*** Opening of SUPPLIED ENTRIES ***

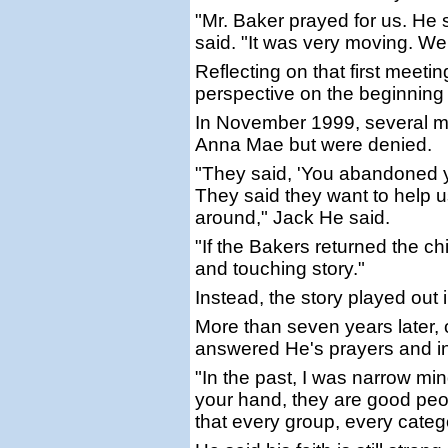
"Mr. Baker prayed for us. He s
said. "It was very moving. We 
Reflecting on that first meet
perspective on the beginning o
In November 1999, several mon
Anna Mae but were denied.
"They said, 'You abandoned yo
They said they want to help us
around," Jack He said.
"If the Bakers returned the c
and touching story."
Instead, the story played out i
More than seven years later,
answered He's prayers and in
"In the past, I was narrow mi
your hand, they are good peop
that every group, every cate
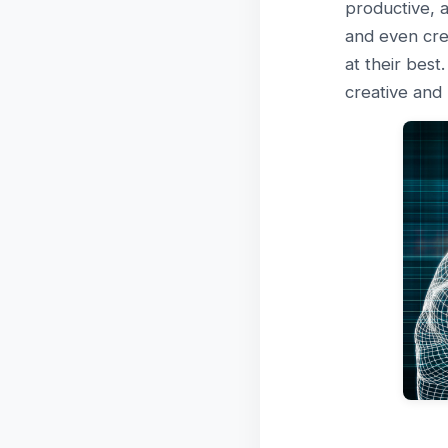
productive, a
and even cre
at their best
creative and 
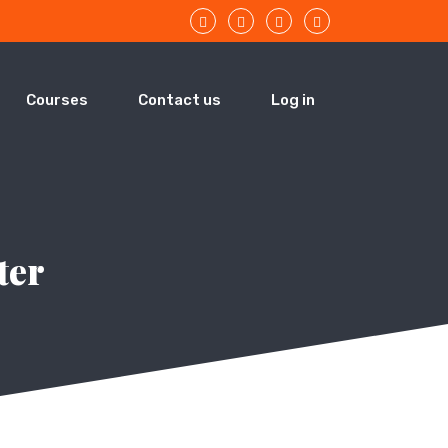
Courses
Contact us
Log in
ter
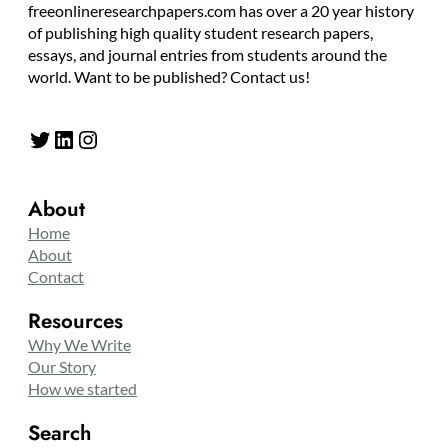
freeonlineresearchpapers.com has over a 20 year history
of publishing high quality student research papers,
essays, and journal entries from students around the
world. Want to be published? Contact us!
Twitter
LinkedIn
Instagram
About
Home
About
Contact
Resources
Why We Write
Our Story
How we started
Search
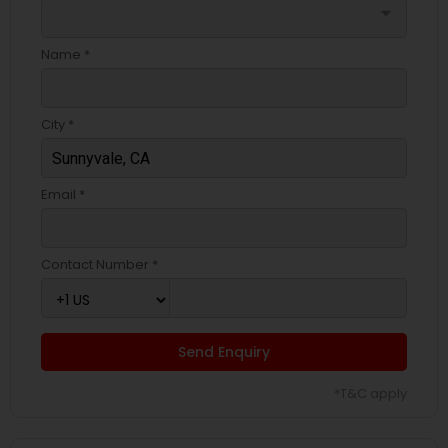
arrow_drop_down
Name *
City *
Email *
Contact Number *
Send Enquiry
*T&C apply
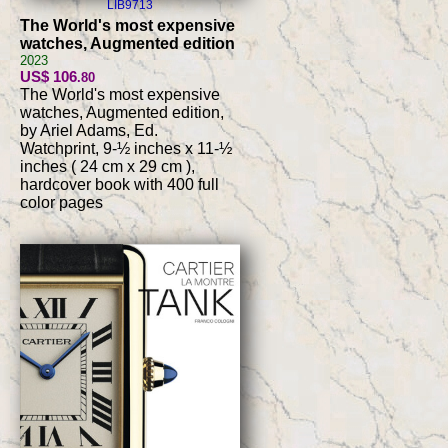
LIB9713
The World's most expensive
watches, Augmented edition
2023
US$ 106
.80
The World's most expensive
watches, Augmented edition,
by Ariel Adams, Ed.
Watchprint, 9-½ inches x 11-½
inches ( 24 cm x 29 cm ),
hardcover book with 400 full
color pages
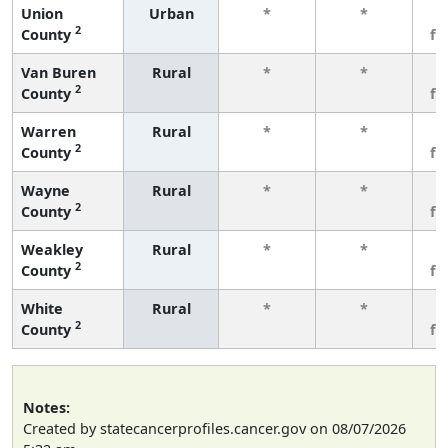
Union
Urban
*
*
3
2
County
fe
Van Buren
Rural
*
*
3
2
County
fe
Warren
Rural
*
*
3
2
County
fe
Wayne
Rural
*
*
3
2
County
fe
Weakley
Rural
*
*
3
2
County
fe
White
Rural
*
*
3
2
County
fe
Notes:
Created by statecancerprofiles.cancer.gov on 08/07/2026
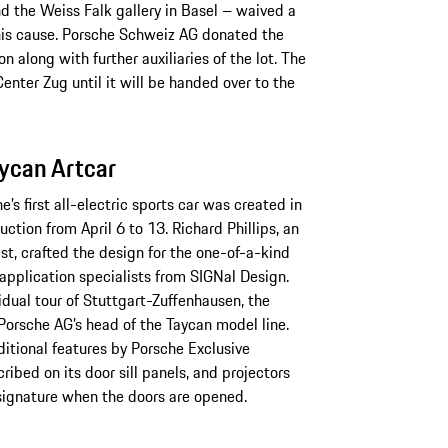
nd the Weiss Falk gallery in Basel – waived a
this cause. Porsche Schweiz AG donated the
n along with further auxiliaries of the lot. The
enter Zug until it will be handed over to the
ycan Artcar
’s first all-electric sports car was created in
ction from April 6 to 13. Richard Phillips, an
st, crafted the design for the one-of-a-kind
application specialists from SIGNal Design.
idual tour of Stuttgart-Zuffenhausen, the
Porsche AG’s head of the Taycan model line.
ditional features by Porsche Exclusive
ribed on its door sill panels, and projectors
’ signature when the doors are opened.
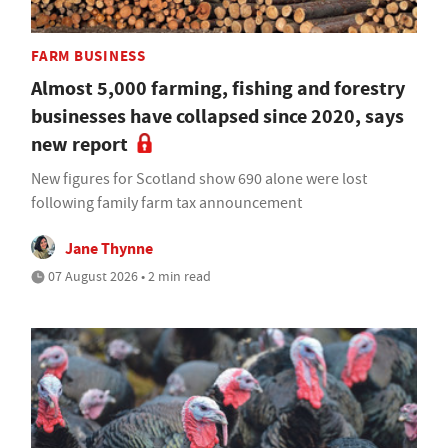
FARM BUSINESS
Almost 5,000 farming, fishing and forestry
businesses have collapsed since 2020, says
new report
New figures for Scotland show 690 alone were lost
following family farm tax announcement
Jane Thynne
07 August 2026 • 2 min read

*** Close of SUPPLIED ENTRIES ***

### TASK INSTRUCTIONS
Recast every line of the records above as a Markdown table with the columns Row and Line, numbering the lines in order and omitting blank ones. Leave the pictures out of your answer.

### RESULT
| Row | Line |
|---|---|
| 1 | "Mr. Baker prayed for us. He s |
| 2 | said. "It was very moving. We  |
| 3 | Reflecting on that first meet |
| 4 | perspective on the beginning o |
| 5 | In November 1999, several mon |
| 6 | Anna Mae but were denied. |
| 7 | "They said, 'You abandoned yo |
| 8 | They said they want to help us |
| 9 | around," Jack He said. |
| 10 | "If the Bakers returned the c |
| 11 | and touching story." |
| 12 | Instead, the story played out i |
| 13 | More than seven years later, |
| 14 | answered He's prayers and in |
| 15 | "In the past, I was narrow mi |
| 16 | your hand, they are good peop |
| 17 | that every group, every cate |
| 18 | productive, a |
| 19 | and even cre |
| 20 | at their best |
| 21 | creative and  |
| 22 | Courses |
| 23 | Contact us |
| 24 | Log in |
| 25 | ter |
| 26 | freeonlineresearchpapers.com has over a 20 year history |
| 27 | of publishing high quality student research papers, |
| 28 | essays, and journal entries from students around the |
| 29 | world. Want to be published? Contact us! |
| 30 | Twitter |
| 31 | LinkedIn |
| 32 | Instagram |
| 33 | About |
| 34 | Home |
| 35 | About |
| 36 | Contact |
| 37 | Resources |
| 38 | Why We Write |
| 39 | Our Story |
| 40 | How we started |
| 41 | Search |
| 42 | arrow_drop_down |
| 43 | Name * |
| 44 | City * |
| 45 | Email * |
| 46 | Contact Number * |
| 47 | Send Enquiry |
| 48 | *T&C apply |
| 49 | LIB9713 |
| 50 | The World's most expensive |
| 51 | watches, Augmented edition |
| 52 | 2023 |
| 53 | US$ 106 |
| 54 | .80 |
| 55 | The World's most expensive |
| 56 | watches, Augmented edition, |
| 57 | by Ariel Adams, Ed. |
| 58 | Watchprint, 9-½ inches x 11-½ |
| 59 | inches ( 24 cm x 29 cm ), |
| 60 | hardcover book with 400 full |
| 61 | color pages |
| 62 | Union |
| 63 | Urban |
| 64 | * |
| 65 | * |
| 66 | 3 |
| 67 | 2 |
| 68 | County |
| 69 | fe |
| 70 | Van Buren |
| 71 | Rural |
| 72 | * |
| 73 | * |
| 74 | 3 |
| 75 | 2 |
| 76 | County |
| 77 | fe |
| 78 | Warren |
| 79 | Rural |
| 80 | * |
| 81 | * |
| 82 | 3 |
| 83 | 2 |
| 84 | County |
| 85 | fe |
| 86 | Wayne |
| 87 | Rural |
| 88 | * |
| 89 | * |
| 90 | 3 |
| 91 | 2 |
| 92 | County |
| 93 | fe |
| 94 | Weakley |
| 95 | Rural |
| 96 | * |
| 97 | * |
| 98 | 3 |
| 99 | 2 |
| 100 | County |
| 101 | fe |
| 102 | White |
| 103 | Rural |
| 104 | * |
| 105 | * |
| 106 | 3 |
| 107 | 2 |
| 108 | County |
| 109 | fe |
| 110 | Notes: |
| 111 | Created by statecancerprofiles.cancer.gov on 08/07/2026 |
| 112 | nd the Weiss Falk gallery in Basel – waived a |
| 113 | this cause. Porsche Schweiz AG donated the |
| 114 | n along with further auxiliaries of the lot. The |
| 115 | enter Zug until it will be handed over to the |
| 116 | ycan Artcar |
| 117 | ’s first all-electric sports car was created in |
| 118 | ction from April 6 to 13. Richard Phillips, an |
| 119 | st, crafted the design for the one-of-a-kind |
| 120 | application specialists from SIGNal Design. |
| 121 | idual tour of Stuttgart-Zuffenhausen, the |
| 122 | Porsche AG’s head of the Taycan model line. |
| 123 | ditional features by Porsche Exclusive |
| 124 | ribed on its door sill panels, and projectors |
| 125 | ’ signature when the doors are opened. |
| 126 | FARM BUSINESS |
| 127 | Almost 5,000 farming, fishing and forestry |
| 128 | businesses have collapsed since 2020, says |
| 129 | new report |
| 130 | New figures for Scotland show 690 alone were lost |
| 131 | following family farm tax announcement |
| 132 | Jane Thynne |
| 133 | 07 August 2026 • 2 min read |